Cildi temizlerken, hafif bir yağ tabakası bırakan temizleyicileri kullanmamaya çalışın. Bunlar gözeneklerin tıkanmasına ve siyah noktaların oluşmasına yol açarlar. Bu nedenle temizleme ile nemlendirmeyi bir arada vadeden ürünleri tavsiye etmiyoruz.
Cilt temizliği sonrası aşırı kuruluk ve gerginlik hissi oluşacaktır, bu sakıncalı bir durumdur. Çünkü devamında uçuk ve egzemanın ortaya çıkması olasıdır. Özellikle cildi sivilceli olanlar bu hatayı sıkça bilmeden yaparlar. Ciltlerini kuruttuklarında sivilcelerden kurtulduklarını düşünürler, aslında tahriş ederler. Bu davranış sonucu, nemsiz kalan ciltte zamansız kırışıklıklar oluşmaya başlar.

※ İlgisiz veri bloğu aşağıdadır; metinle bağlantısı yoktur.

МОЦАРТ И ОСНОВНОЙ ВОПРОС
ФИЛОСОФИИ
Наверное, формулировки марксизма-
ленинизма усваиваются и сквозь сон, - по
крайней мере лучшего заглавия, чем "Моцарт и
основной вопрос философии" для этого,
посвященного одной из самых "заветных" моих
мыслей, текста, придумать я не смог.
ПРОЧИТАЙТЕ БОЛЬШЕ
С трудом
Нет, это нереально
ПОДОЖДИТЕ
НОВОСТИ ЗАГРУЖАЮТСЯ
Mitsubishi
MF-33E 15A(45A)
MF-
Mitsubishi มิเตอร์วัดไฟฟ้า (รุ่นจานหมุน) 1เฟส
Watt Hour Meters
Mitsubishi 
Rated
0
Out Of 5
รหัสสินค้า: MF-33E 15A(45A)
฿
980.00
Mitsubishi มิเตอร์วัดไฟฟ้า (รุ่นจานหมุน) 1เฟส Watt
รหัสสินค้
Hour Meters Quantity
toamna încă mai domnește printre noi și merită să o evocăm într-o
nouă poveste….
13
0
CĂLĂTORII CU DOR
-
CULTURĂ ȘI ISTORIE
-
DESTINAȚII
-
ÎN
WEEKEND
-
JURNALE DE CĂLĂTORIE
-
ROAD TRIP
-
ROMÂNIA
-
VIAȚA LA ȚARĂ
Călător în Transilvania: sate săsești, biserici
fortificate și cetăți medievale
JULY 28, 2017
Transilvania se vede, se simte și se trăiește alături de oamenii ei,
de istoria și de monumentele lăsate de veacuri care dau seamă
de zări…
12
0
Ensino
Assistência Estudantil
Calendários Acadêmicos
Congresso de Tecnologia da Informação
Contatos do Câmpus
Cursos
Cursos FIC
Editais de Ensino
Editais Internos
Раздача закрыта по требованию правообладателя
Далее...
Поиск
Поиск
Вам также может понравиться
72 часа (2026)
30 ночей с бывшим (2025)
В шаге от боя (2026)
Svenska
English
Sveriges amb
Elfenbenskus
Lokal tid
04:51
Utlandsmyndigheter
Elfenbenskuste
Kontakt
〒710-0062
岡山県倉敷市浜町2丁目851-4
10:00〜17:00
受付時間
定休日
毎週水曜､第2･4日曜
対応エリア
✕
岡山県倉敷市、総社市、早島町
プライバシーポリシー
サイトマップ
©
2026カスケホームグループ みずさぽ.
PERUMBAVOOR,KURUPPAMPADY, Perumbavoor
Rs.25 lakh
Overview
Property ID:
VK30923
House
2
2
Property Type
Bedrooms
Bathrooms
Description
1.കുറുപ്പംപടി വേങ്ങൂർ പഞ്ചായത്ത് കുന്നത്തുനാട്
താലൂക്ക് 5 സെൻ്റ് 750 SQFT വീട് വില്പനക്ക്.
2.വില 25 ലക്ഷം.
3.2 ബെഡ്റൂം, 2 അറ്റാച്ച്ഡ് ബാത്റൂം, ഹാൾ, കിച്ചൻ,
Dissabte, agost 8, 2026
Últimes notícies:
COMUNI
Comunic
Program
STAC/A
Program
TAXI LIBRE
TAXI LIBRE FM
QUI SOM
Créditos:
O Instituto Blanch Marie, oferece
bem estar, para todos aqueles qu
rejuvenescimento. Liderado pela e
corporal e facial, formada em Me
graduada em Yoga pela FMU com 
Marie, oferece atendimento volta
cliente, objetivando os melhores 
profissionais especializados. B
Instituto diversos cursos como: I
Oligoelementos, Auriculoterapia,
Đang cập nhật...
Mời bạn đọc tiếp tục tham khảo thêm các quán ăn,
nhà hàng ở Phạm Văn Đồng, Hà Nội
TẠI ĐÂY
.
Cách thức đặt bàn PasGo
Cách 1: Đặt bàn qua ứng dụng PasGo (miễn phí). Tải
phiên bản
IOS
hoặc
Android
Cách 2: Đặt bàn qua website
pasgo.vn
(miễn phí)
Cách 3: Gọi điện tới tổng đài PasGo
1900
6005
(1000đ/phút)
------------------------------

Kullandığımız tüm ürünlerin suda çözülebilir nitelikte olmasına dikkat etmemiz gerekiyor. Suda çözülemeyen makyaj malzemelerinin temizlenmesi zor hatta imkansızdır. Sahne makyajı tere ve suya dayanıklıdır. Bunlar günlük yaşama uygun değildir. Bu tip makyajın çıkarılabilmesi için yağ bazlı temizleyiciler kullanmak zorunda kalırız.
Cilt temizliğini tamamlayan tonikler önemlidir. Temizleme losyonları ve jellerini kullandıktan sonra cildimizde kalan makyaj artıklarını ve diğer kirleri tonikler ile temizleriz. Özellikle tonik uygulaması sonrası sürülecek nemlendiricinin emilimi daha yüksek olacaktır. Tonikler tek başlarına cildi nemlendirir, rahatlatır, sakinleştirirler. İyi bir tonik alkolsüz ve kokusuz olmalı, sürdükten sonra yanma ve kızarıklık oluşmamalıdır.
Antiseptik sabunlar yüz temizliğinde kullanılmamalıdır. Hele kalıp sabunlar yüz derisi için kesinlikle uygun değildir. Bunların Ph’ı 9-10 civarındadır. Oysa cildimiz için ideal Ph oranı 5,5 - 7 arasındadır.
Yüzünüzü temizledikten sonra ne kuru olmalı ne de yağlı bir his oluşturmalıdır. Bunu test etmek için yüzünüzü yıkadıktan sonra ağzınızı açın. Aşırı gerginlik hissediyorsanız cildinizi kurutmuş olduğunuza kanaat getirebilirsiniz.
Kullanılan suyun sertliği de çok önemlidir. Sert suyun içinde kalsiyum ve magnezyum oranı fazla olur. Biliyorsunuz bulaşık makineleri tuz oranını çeşme suyunun sertliğine göre ayarlarlar. Aynı zamanda çamaşır makinelerinde de kireç çözücüler kullanırız. Ama suyumuz sertse, lavabolarımızda ve küvette zamanla çöken bir tabaka oluşmaya başlar. Bu tabakayı oluşturan suyun, cildimize ne yapabileceğini bir hayal edin! Cildimizin porselenlerimiz ve çamaşırlarımız kadar değeri yok mu? Kullandığınız suyun kireç oranı fazlaysa ya daire girişine suyu yumuşatmak için bir cihaz takmalı ya da hiç olmazsa yüzünüzü yıkarken içme suyu kullanmalısınız.